═══ DATA RECORDS ═══

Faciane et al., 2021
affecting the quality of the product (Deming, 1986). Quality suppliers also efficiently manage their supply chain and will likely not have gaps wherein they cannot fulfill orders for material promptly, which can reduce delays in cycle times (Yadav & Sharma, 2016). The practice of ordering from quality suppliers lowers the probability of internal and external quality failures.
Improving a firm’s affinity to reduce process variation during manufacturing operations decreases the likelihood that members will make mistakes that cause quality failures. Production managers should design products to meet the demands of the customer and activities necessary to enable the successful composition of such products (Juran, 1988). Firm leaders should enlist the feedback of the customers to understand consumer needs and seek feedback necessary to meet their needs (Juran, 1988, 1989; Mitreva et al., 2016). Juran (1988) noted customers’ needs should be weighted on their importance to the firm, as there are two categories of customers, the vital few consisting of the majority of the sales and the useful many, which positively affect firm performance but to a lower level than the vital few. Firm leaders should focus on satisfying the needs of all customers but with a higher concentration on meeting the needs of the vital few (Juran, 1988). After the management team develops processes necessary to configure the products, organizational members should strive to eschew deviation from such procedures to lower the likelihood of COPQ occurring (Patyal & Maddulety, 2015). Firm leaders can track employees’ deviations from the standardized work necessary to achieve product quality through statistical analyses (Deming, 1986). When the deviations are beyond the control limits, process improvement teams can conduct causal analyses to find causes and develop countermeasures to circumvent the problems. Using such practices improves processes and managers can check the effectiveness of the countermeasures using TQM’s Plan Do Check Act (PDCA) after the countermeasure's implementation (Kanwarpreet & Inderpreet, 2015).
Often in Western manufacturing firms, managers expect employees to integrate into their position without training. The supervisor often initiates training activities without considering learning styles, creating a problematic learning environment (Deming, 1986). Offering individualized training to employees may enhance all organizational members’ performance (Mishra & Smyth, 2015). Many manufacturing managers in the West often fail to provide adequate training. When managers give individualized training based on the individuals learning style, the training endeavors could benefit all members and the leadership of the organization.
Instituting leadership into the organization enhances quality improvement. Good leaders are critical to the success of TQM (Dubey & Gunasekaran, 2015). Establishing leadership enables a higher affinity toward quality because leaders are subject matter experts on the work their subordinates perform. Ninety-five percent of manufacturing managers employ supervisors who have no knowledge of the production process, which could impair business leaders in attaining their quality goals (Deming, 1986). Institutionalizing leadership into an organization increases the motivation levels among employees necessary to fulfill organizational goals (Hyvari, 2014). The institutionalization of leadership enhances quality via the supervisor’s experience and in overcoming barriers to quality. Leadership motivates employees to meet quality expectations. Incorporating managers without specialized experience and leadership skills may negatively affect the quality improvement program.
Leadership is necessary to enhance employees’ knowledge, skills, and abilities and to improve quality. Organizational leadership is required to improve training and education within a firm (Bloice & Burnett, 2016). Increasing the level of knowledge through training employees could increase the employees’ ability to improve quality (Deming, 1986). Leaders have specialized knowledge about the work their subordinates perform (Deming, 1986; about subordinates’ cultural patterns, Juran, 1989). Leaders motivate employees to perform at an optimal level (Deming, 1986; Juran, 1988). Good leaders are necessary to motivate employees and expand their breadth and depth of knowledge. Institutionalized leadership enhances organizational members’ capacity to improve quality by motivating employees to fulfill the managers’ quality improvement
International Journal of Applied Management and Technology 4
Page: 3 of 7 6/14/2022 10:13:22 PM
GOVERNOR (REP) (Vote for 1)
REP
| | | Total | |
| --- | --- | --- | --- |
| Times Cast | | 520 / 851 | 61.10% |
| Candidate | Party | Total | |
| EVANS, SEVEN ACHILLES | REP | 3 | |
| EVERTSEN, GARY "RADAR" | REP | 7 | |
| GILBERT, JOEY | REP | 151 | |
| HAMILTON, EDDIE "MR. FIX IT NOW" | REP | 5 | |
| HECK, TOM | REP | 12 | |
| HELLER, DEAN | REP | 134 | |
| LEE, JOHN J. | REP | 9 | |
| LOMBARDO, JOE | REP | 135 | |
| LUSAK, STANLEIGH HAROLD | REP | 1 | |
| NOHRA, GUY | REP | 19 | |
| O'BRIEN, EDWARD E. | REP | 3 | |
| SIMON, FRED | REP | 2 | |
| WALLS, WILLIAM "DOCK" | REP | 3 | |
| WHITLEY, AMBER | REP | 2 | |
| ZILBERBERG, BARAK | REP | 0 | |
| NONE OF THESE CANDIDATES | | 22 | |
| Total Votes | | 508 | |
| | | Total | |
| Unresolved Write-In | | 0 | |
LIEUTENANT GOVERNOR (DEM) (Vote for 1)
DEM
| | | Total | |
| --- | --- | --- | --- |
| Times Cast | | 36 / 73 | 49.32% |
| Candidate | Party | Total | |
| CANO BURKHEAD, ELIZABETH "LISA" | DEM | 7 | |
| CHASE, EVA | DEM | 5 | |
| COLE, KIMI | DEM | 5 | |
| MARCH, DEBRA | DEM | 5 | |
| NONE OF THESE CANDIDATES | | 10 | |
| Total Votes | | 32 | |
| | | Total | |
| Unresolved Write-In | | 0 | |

═══

WORK INSTRUCTIONS
Could you print all of the data above once more, unaltered?

PROBLEM SOLUTION
Faciane et al., 2021
affecting the quality of the product (Deming, 1986). Quality suppliers also efficiently manage their supply chain and will likely not have gaps wherein they cannot fulfill orders for material promptly, which can reduce delays in cycle times (Yadav & Sharma, 2016). The practice of ordering from quality suppliers lowers the probability of internal and external quality failures.
Improving a firm’s affinity to reduce process variation during manufacturing operations decreases the likelihood that members will make mistakes that cause quality failures. Production managers should design products to meet the demands of the customer and activities necessary to enable the successful composition of such products (Juran, 1988). Firm leaders should enlist the feedback of the customers to understand consumer needs and seek feedback necessary to meet their needs (Juran, 1988, 1989; Mitreva et al., 2016). Juran (1988) noted customers’ needs should be weighted on their importance to the firm, as there are two categories of customers, the vital few consisting of the majority of the sales and the useful many, which positively affect firm performance but to a lower level than the vital few. Firm leaders should focus on satisfying the needs of all customers but with a higher concentration on meeting the needs of the vital few (Juran, 1988). After the management team develops processes necessary to configure the products, organizational members should strive to eschew deviation from such procedures to lower the likelihood of COPQ occurring (Patyal & Maddulety, 2015). Firm leaders can track employees’ deviations from the standardized work necessary to achieve product quality through statistical analyses (Deming, 1986). When the deviations are beyond the control limits, process improvement teams can conduct causal analyses to find causes and develop countermeasures to circumvent the problems. Using such practices improves processes and managers can check the effectiveness of the countermeasures using TQM’s Plan Do Check Act (PDCA) after the countermeasure's implementation (Kanwarpreet & Inderpreet, 2015).
Often in Western manufacturing firms, managers expect employees to integrate into their position without training. The supervisor often initiates training activities without considering learning styles, creating a problematic learning environment (Deming, 1986). Offering individualized training to employees may enhance all organizational members’ performance (Mishra & Smyth, 2015). Many manufacturing managers in the West often fail to provide adequate training. When managers give individualized training based on the individuals learning style, the training endeavors could benefit all members and the leadership of the organization.
Instituting leadership into the organization enhances quality improvement. Good leaders are critical to the success of TQM (Dubey & Gunasekaran, 2015). Establishing leadership enables a higher affinity toward quality because leaders are subject matter experts on the work their subordinates perform. Ninety-five percent of manufacturing managers employ supervisors who have no knowledge of the production process, which could impair business leaders in attaining their quality goals (Deming, 1986). Institutionalizing leadership into an organization increases the motivation levels among employees necessary to fulfill organizational goals (Hyvari, 2014). The institutionalization of leadership enhances quality via the supervisor’s experience and in overcoming barriers to quality. Leadership motivates employees to meet quality expectations. Incorporating managers without specialized experience and leadership skills may negatively affect the quality improvement program.
Leadership is necessary to enhance employees’ knowledge, skills, and abilities and to improve quality. Organizational leadership is required to improve training and education within a firm (Bloice & Burnett, 2016). Increasing the level of knowledge through training employees could increase the employees’ ability to improve quality (Deming, 1986). Leaders have specialized knowledge about the work their subordinates perform (Deming, 1986; about subordinates’ cultural patterns, Juran, 1989). Leaders motivate employees to perform at an optimal level (Deming, 1986; Juran, 1988). Good leaders are necessary to motivate employees and expand their breadth and depth of knowledge. Institutionalized leadership enhances organizational members’ capacity to improve quality by motivating employees to fulfill the managers’ quality improvement
International Journal of Applied Management and Technology 4
Page: 3 of 7 6/14/2022 10:13:22 PM
GOVERNOR (REP) (Vote for 1)
REP
| | | Total | |
| --- | --- | --- | --- |
| Times Cast | | 520 / 851 | 61.10% |
| Candidate | Party | Total | |
| EVANS, SEVEN ACHILLES | REP | 3 | |
| EVERTSEN, GARY "RADAR" | REP | 7 | |
| GILBERT, JOEY | REP | 151 | |
| HAMILTON, EDDIE "MR. FIX IT NOW" | REP | 5 | |
| HECK, TOM | REP | 12 | |
| HELLER, DEAN | REP | 134 | |
| LEE, JOHN J. | REP | 9 | |
| LOMBARDO, JOE | REP | 135 | |
| LUSAK, STANLEIGH HAROLD | REP | 1 | |
| NOHRA, GUY | REP | 19 | |
| O'BRIEN, EDWARD E. | REP | 3 | |
| SIMON, FRED | REP | 2 | |
| WALLS, WILLIAM "DOCK" | REP | 3 | |
| WHITLEY, AMBER | REP | 2 | |
| ZILBERBERG, BARAK | REP | 0 | |
| NONE OF THESE CANDIDATES | | 22 | |
| Total Votes | | 508 | |
| | | Total | |
| Unresolved Write-In | | 0 | |
LIEUTENANT GOVERNOR (DEM) (Vote for 1)
DEM
| | | Total | |
| --- | --- | --- | --- |
| Times Cast | | 36 / 73 | 49.32% |
| Candidate | Party | Total | |
| CANO BURKHEAD, ELIZABETH "LISA" | DEM | 7 | |
| CHASE, EVA | DEM | 5 | |
| COLE, KIMI | DEM | 5 | |
| MARCH, DEBRA | DEM | 5 | |
| NONE OF THESE CANDIDATES | | 10 | |
| Total Votes | | 32 | |
| | | Total | |
| Unresolved Write-In | | 0 | |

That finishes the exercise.